TÂCHE À FAIRE = Recopiez le passage du texte sur la quantification et la surveillance compris entre « Ainsi, dès leurs » et « et Facebook, etc. », ces deux bornes incluses.

EXTRAIT À LIRE =
Quantification et surveillance

Ainsi, dès leurs premières utilisations, en révélant une représentation qui échappe à la perception individuelle, les données constituent non seulement un instrument d’interprétation et de transformation du réel, mais aussi de pouvoir. Devenues le matériau dominant d’un monde en réseau, leur potentiel d’action collective s’accompagne d’une logique proliférante de captation : enregistrement et commerce des informations personnelles, sondages, suivi des déplacements, cartographies des relations, opinions et préférences, deep learning et intelligence artificielle alimentée par les internautes, historiques de navigation, logiques de recommandation, clôture du web par Google et Facebook, etc.

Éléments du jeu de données
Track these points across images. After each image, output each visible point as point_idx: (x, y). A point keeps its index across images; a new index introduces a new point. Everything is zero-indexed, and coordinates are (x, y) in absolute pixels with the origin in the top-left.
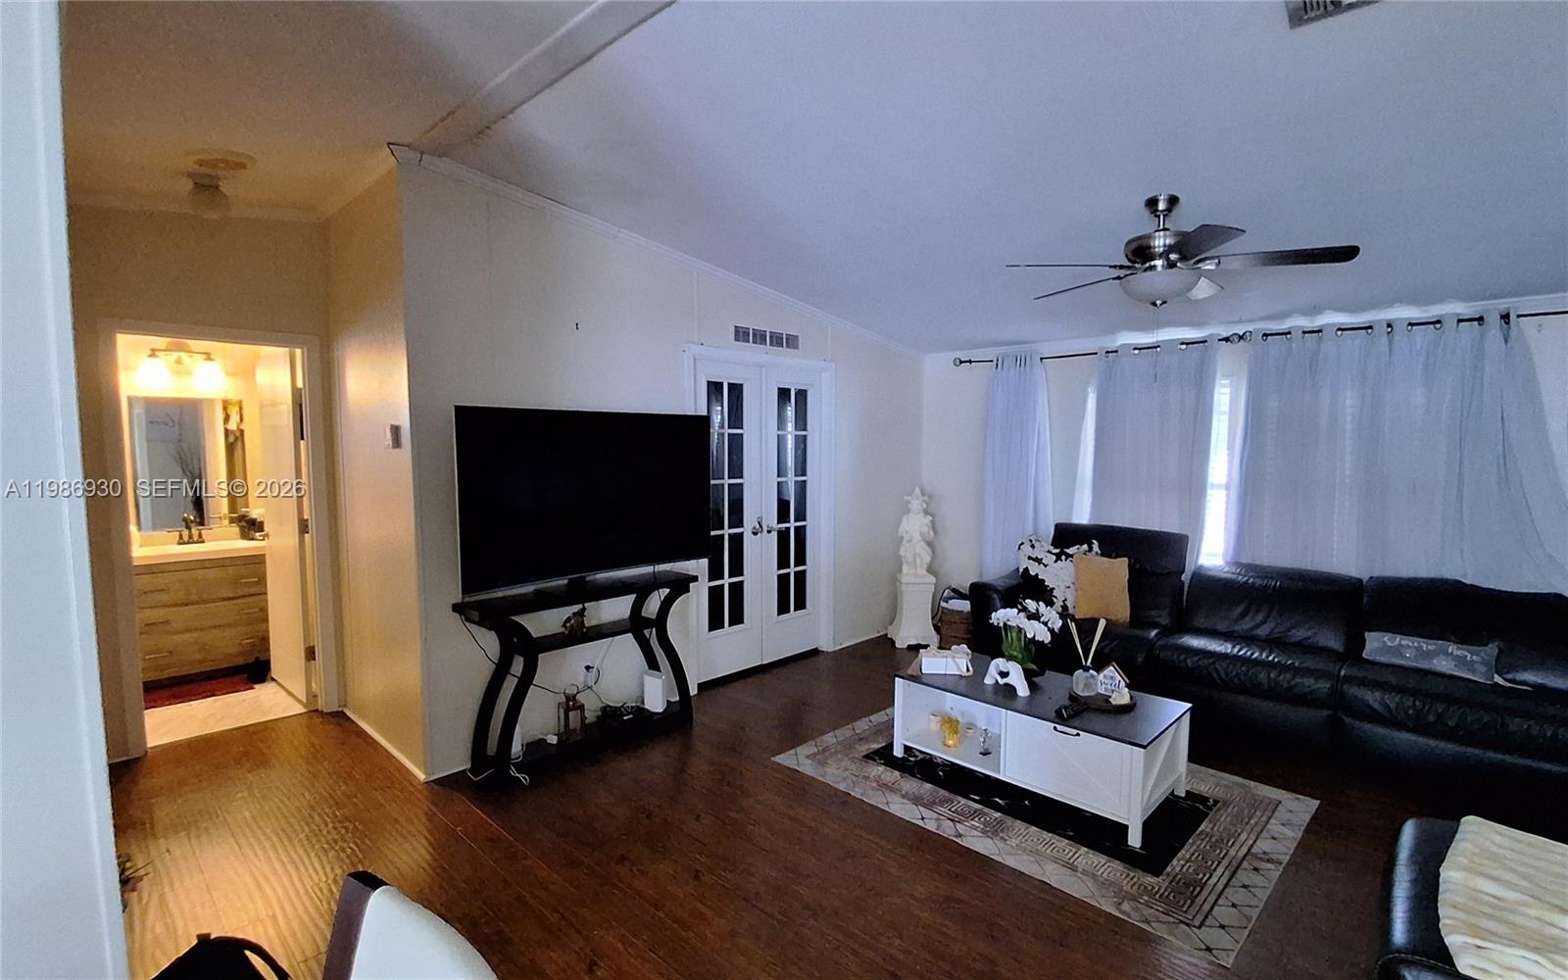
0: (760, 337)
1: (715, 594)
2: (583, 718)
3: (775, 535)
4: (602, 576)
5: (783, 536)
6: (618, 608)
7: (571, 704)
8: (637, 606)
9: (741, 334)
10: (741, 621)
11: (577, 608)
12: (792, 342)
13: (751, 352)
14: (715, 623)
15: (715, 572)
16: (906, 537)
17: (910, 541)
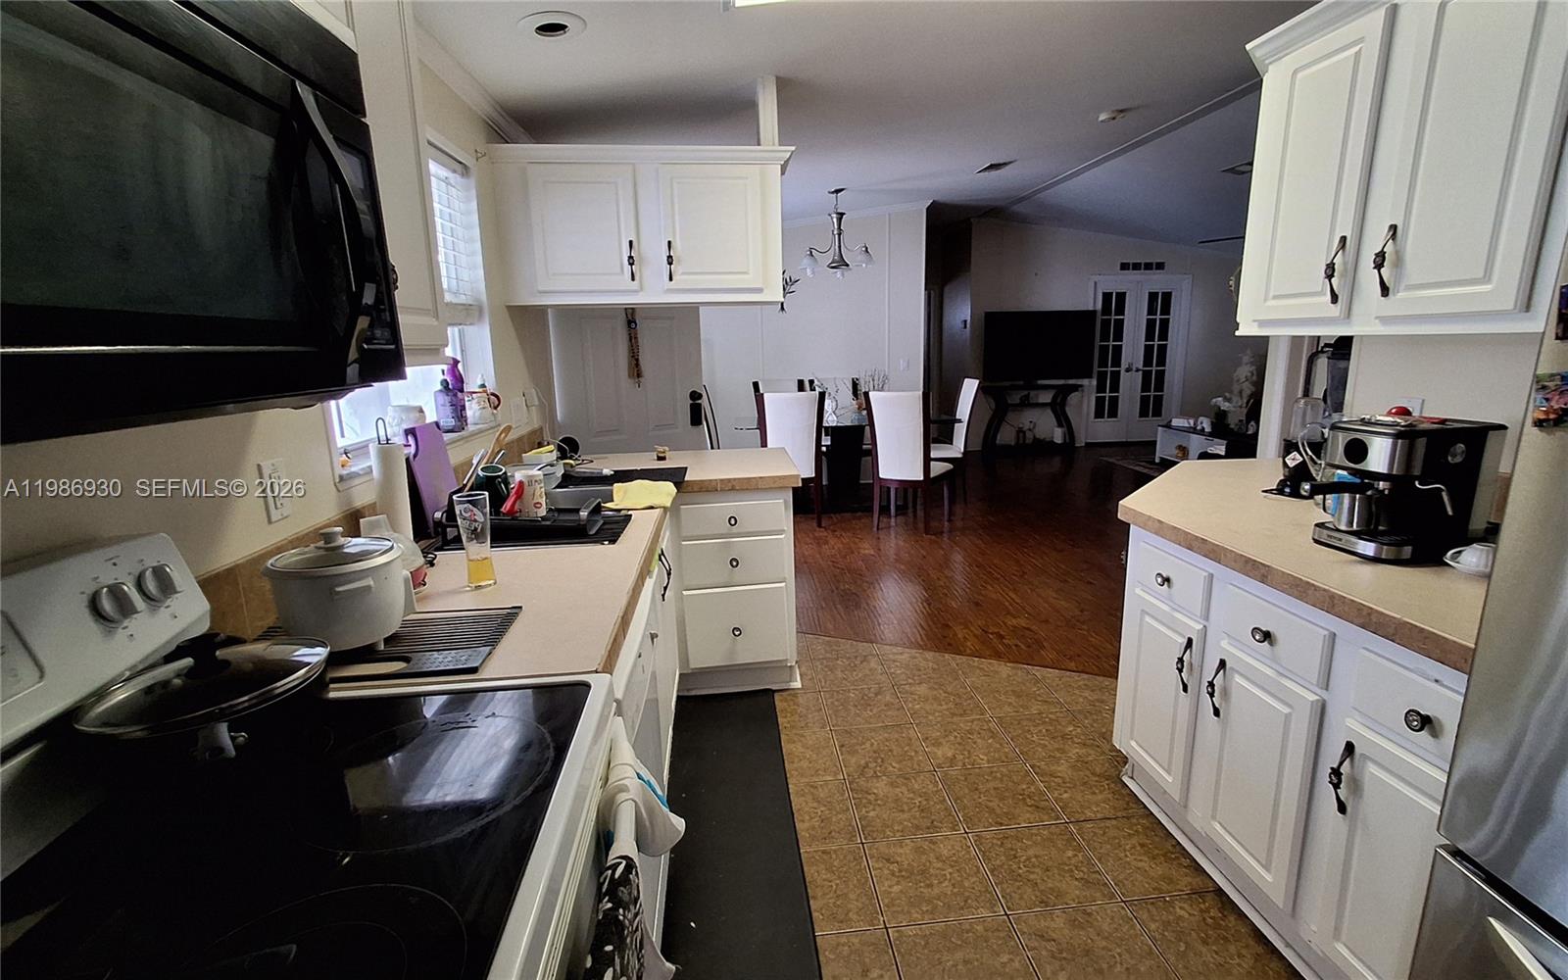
0: (1136, 267)
1: (1100, 402)
2: (1024, 441)
3: (1141, 372)
4: (1040, 382)
5: (1146, 376)
6: (1046, 397)
7: (1020, 431)
8: (1054, 398)
9: (1124, 267)
10: (1116, 416)
11: (1026, 393)
12: (1160, 266)
13: (1132, 276)
14: (1099, 414)
15: (1101, 388)
16: (1236, 379)
17: (1238, 381)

CORRIGÉ =
Ainsi, dès leurs premières utilisations, en révélant une représentation qui échappe à la perception individuelle, les données constituent non seulement un instrument d’interprétation et de transformation du réel, mais aussi de pouvoir. Devenues le matériau dominant d’un monde en réseau, leur potentiel d’action collective s’accompagne d’une logique proliférante de captation : enregistrement et commerce des informations personnelles, sondages, suivi des déplacements, cartographies des relations, opinions et préférences, deep learning et intelligence artificielle alimentée par les internautes, historiques de navigation, logiques de recommandation, clôture du web par Google et Facebook, etc.